At 2007-03-22 15:38 +0100, Abel Braaksma wrote:
I did not mean that anything unexpected was happening there. I just
wanted to make a point. Apparently, when you have an RLE like this:
<root>
<elem xmlns:test="urn:test">
<bla>
<test:xyz />
</bla>
</elem>
<root>
then, when serializing, Saxon leaves that RLE precisely as-is.
I was saying that this isn't a "Saxon" behaviour ... it is a result
of your use of exclude-result-prefixes.
It does not move the namespace declaration to the first element that needs it,
It "needs" it on <elem> because that is where you put it and you
didn't prune it off.
neither does it move it up the tree to the root (like you, I don't
expect it too). However, once you add this namespace to the
xsl:stylesheet (with exclude-result-prefixes), it does seem to do some cleanup
This is where I was saying that there is no "cleanup" going on ...
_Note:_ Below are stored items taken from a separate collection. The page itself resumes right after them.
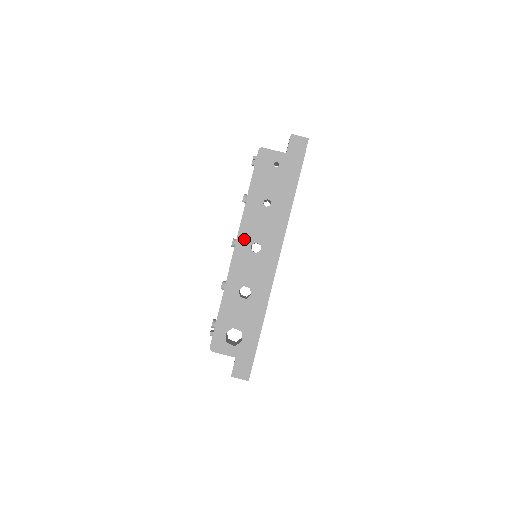
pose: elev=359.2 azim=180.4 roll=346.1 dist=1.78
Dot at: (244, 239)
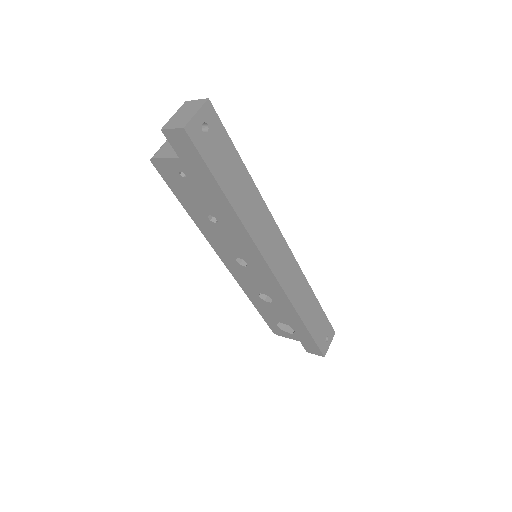
Dot at: (224, 255)
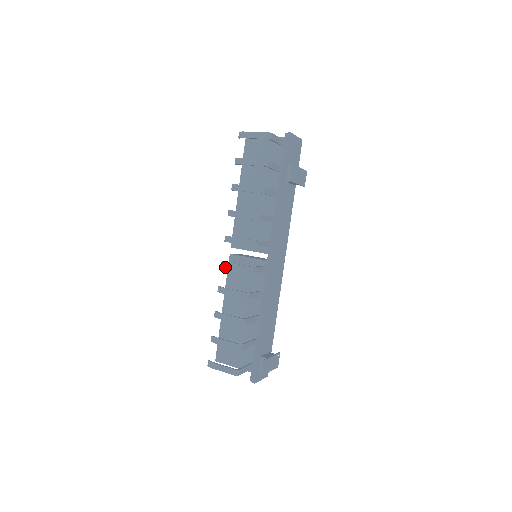
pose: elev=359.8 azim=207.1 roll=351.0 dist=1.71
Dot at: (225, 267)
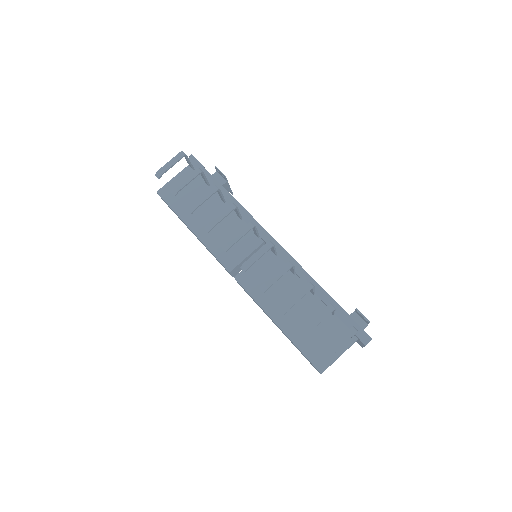
Dot at: (248, 266)
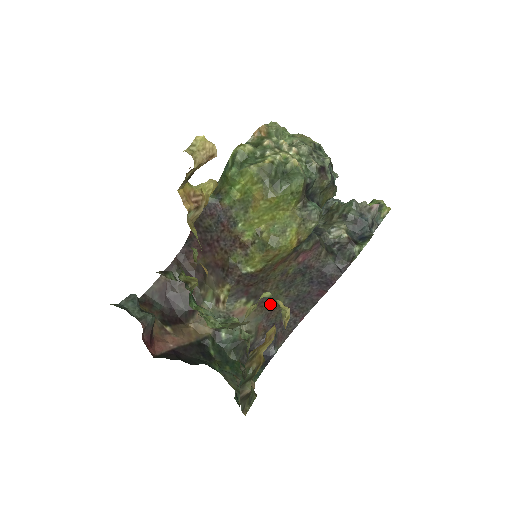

the reason the declaration is on <test> is that you pruned it off of
<elem> with the exclude-result-prefixes directive.
and move the namespace declaration down the tree to the moment where
it is first needed.
No, it isn't "moved" ... it is just being declared at the first place
where the namespace node is being found. The namespace node is not
found on <elem> because of the result of being pruned.
I think this extra level of control is nice and will help the OP.
It isn't extra ... it is what is expected from the use of
exclude-result-prefixes.
I don't think that I am saying something that is different from what
you or David says, I only add that Saxon leaves the namespace
declaration where it is on any RLE, even when it is not needed
directly on that very RLE (unless you put that namespace to the
xsl:stylesheet and/or when you add exclude-result-prefixes)
But what I think is different is that I am saying that this isn't a
feature of Saxon to do so ... it is an expected result based on the
presence of namespace nodes in the XPath data model for the
stylesheet tree in the presence or absence of the
exclude-result-prefixes directive.
Well, I was not the one in need of help, but thanks, it does clarify things.
My only objective in adding this comment is to underscore for archive
readers the behaviour cited is not Saxon-specific but is a direct
consequence of the directives added by the stylesheet writer and is
what I would expect for all XSLT processors.